The three Armitt sisters – Sophia, Annie and Mary Louisa — had many intellectual interests, and were well-traveled. Sophia was an artist and botanist. Annie was a published novelist, a poet and a writer of short stories. Mary Louisa, the youngest, studied musicology, ornithology and social history. In 1909, they founded a library in Ambleside as a resource for local scholars, and it formally opened in 1912. The library houses one of the best collections of guidebooks to the Lake District, local history books, mountaineering volumes from the Fell and Rock Climbing Club of the English Lake District, and a number of rare items, including a 17th-century door to the Salutation Hotel in Ambleside that was removed in the 19th century and used to test brands made at a local blacksmith’s forge.

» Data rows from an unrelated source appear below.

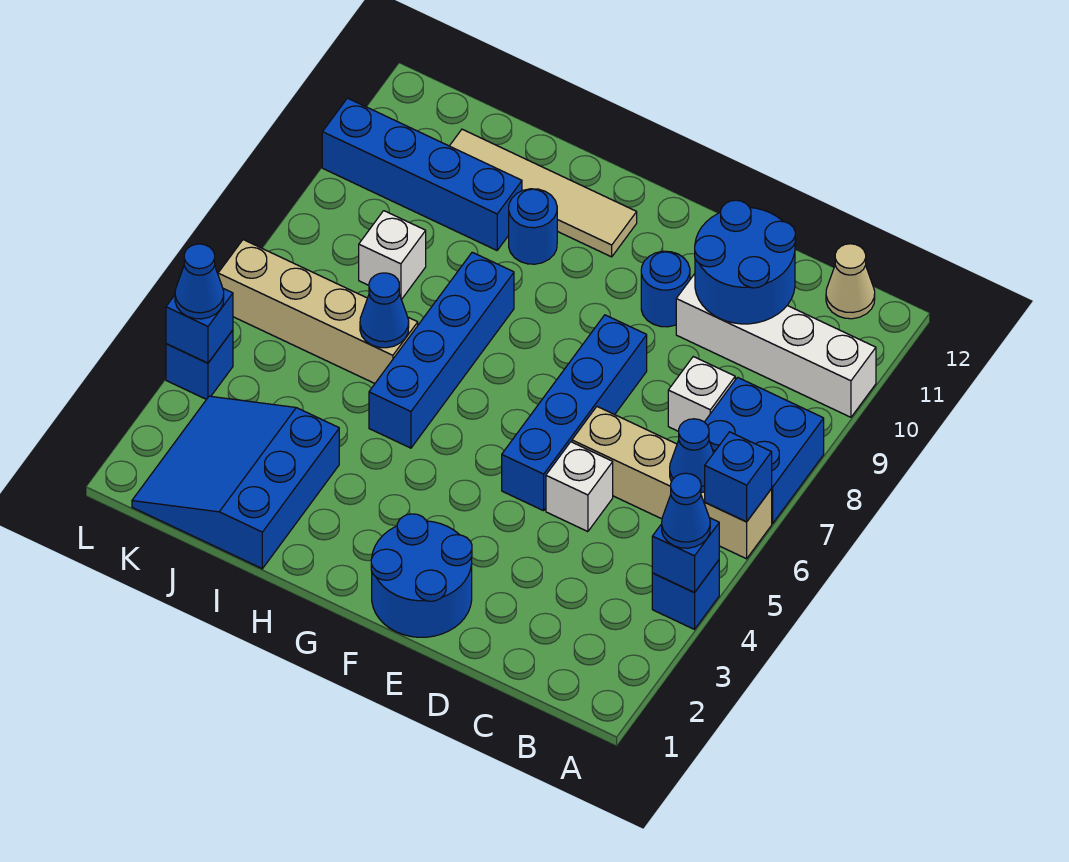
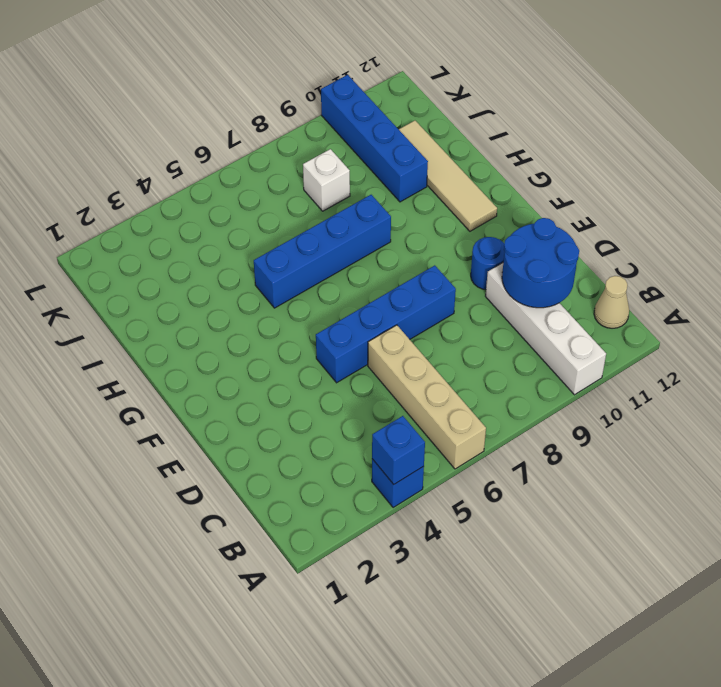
none -> blue brick A7:B8 level 1
none -> white brick C8 level 1
none -> white brick D5 level 1

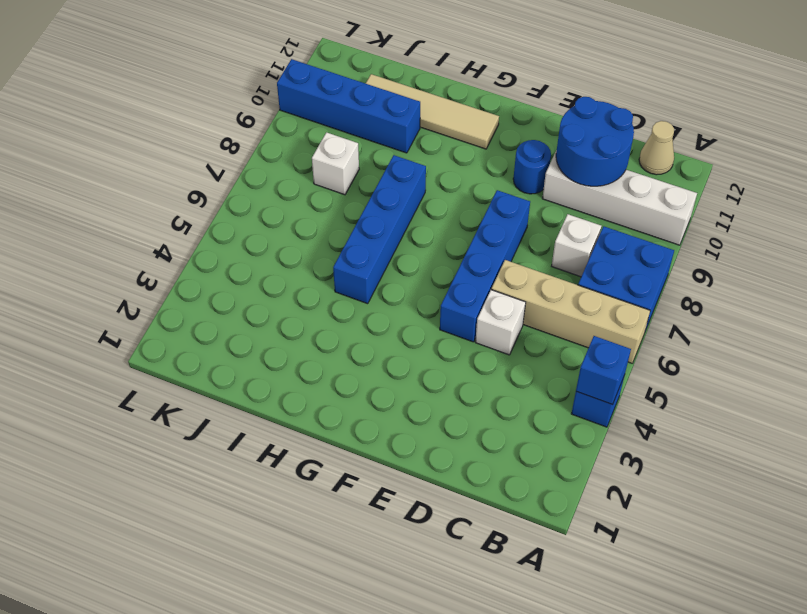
none -> blue round brick E1:F2 level 1
none -> blue round brick H10 level 1
none -> blue slope I1:K3 level 1 top I

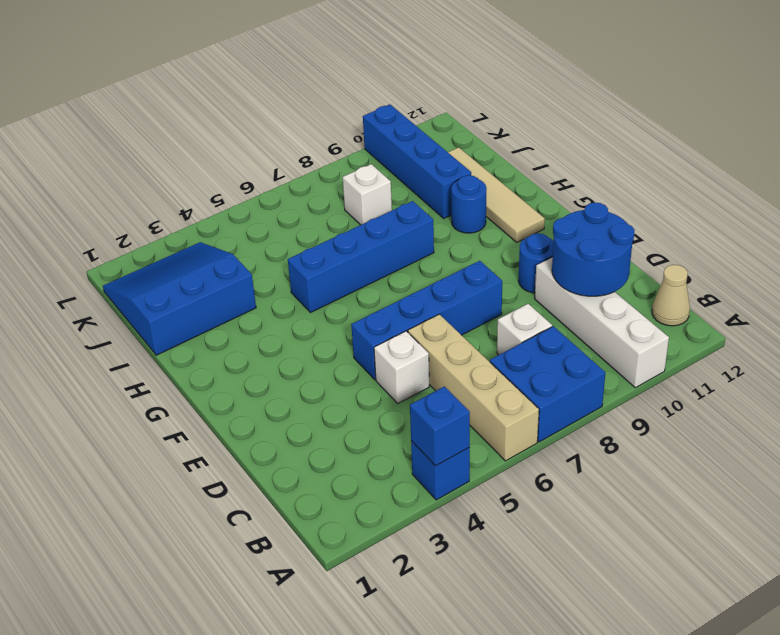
none -> blue round brick E1:F2 level 1
none -> tan brick I6:L6 level 1
none -> blue brick L4 level 1

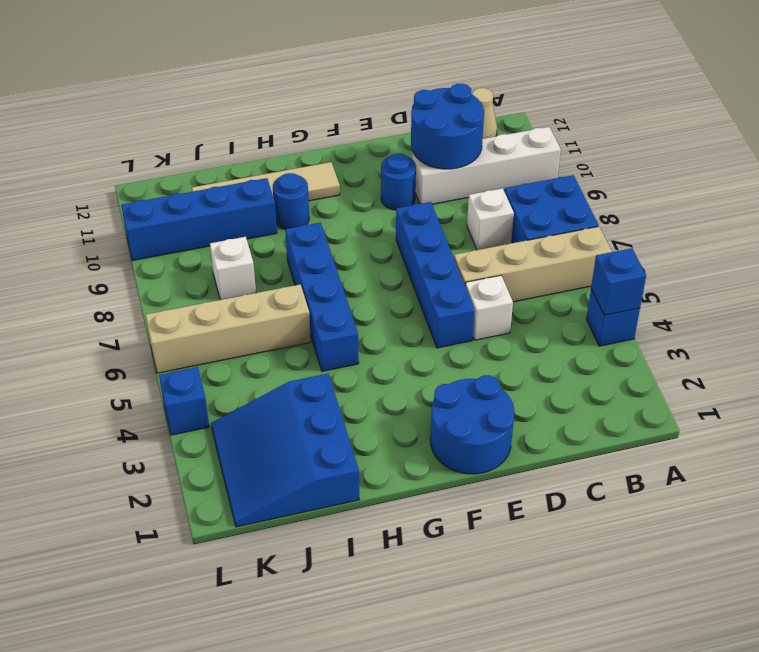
none -> blue brick A6 level 2
none -> blue cone B6 level 2
none -> blue cone I6 level 2

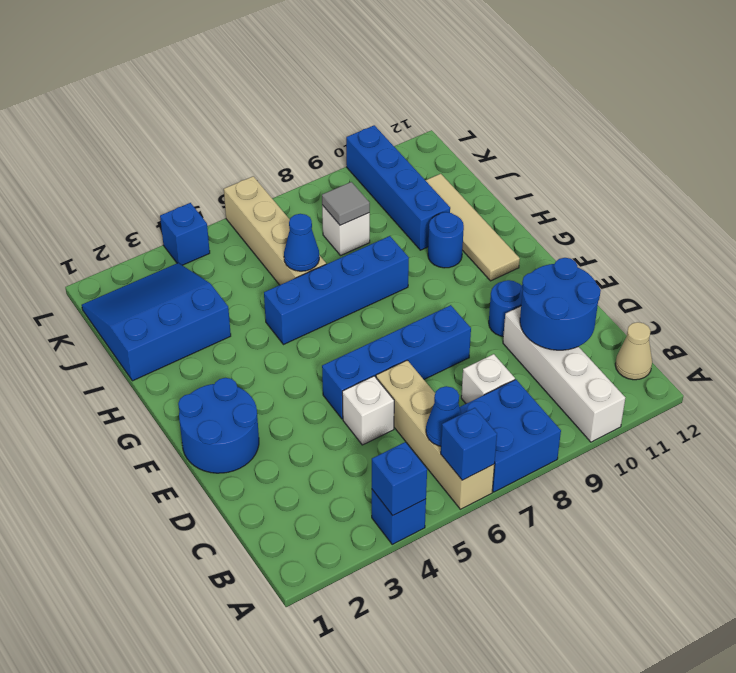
grey tile J8 level 2 -> none
none -> blue brick L4 level 2
none -> blue cone A4 level 3
none -> blue cone L4 level 3

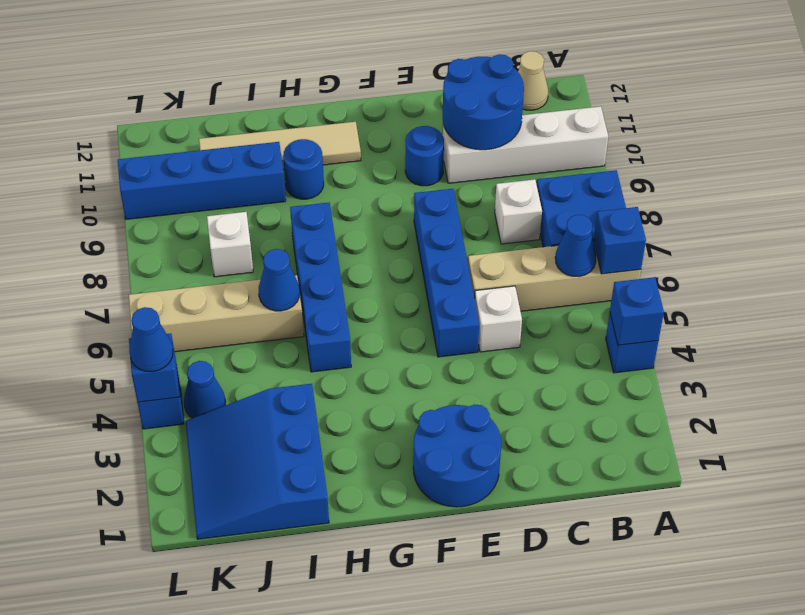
blue cone K4 level 1 -> blue cone A4 level 3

At The World of Beatrix Potter Attraction in Bowness-on-Windermere, you can walk through three-dimensional recreations of scenes from Beatrix’s books, virtually visit the Lake District places that inspired her, spend time in an outdoor garden that illustrates Beatrix’s work as a naturalist, shop for gifts inspired by Peter Rabbit and his friends, and take tea or lunch in a Beatrix Potter-themed tearoom. The attraction also created an award-winning Peter Rabbit Garden at the 2014 Chelsea Flower Show.
Miss Potter, the 2006 film about Beatrix Potter starring Renée Zellwegger and Ewan McGregor, includes several exterior location scenes that were filmed in the Lake District. The Lakeland slate farmhouse at Yew Tree farm, which Beatrix also owned, served as the exterior of Hill Top.
Some of my favorite books about Beatrix Potter and her connection to the Lake District are A Victorian Naturalist: Beatrix Potter’s Drawings from the Armitt Collection, by Eileen Jay, Mary Noble and Anne Stevenson Hobbs; “Beatrix Potter at Hill Top,” a chapter in The Writer’s Garden: How Gardens Inspired Our Best-Loved Authors, by Jackie Bennett, with photography by Richard Hanson; Beatrix Potter 1866-1943: The Artist and Her World, by Judy Taylor, Joyce Irene Whalley, Anne Stevenson Hobbs and Elizabeth M. Battrick; At Home with Beatrix Potter, the Creator of Peter Rabbit, by Susan Denyer; Beatrix Potter’s Gardening Life: The Plants and Places That Inspired the Classic Children’s Tales, by Marta McDowell; Beatrix Potter’s Lakeland, by Hunter Davies; “The Two Lives and Two Legacies of Beatrix Potter,” an article by Deborah Robson and Donna Druchunas in the November/December 2010 issue of PieceWork; and The Making of Miss Potter: The Official Guide to the Motion Picture, by Garth Pearce.
For more on the Armitt sisters and their library, see The Armitts: Sophia and Her Sisters, by Barbara Crossley, and Rydal, by Mary Armitt.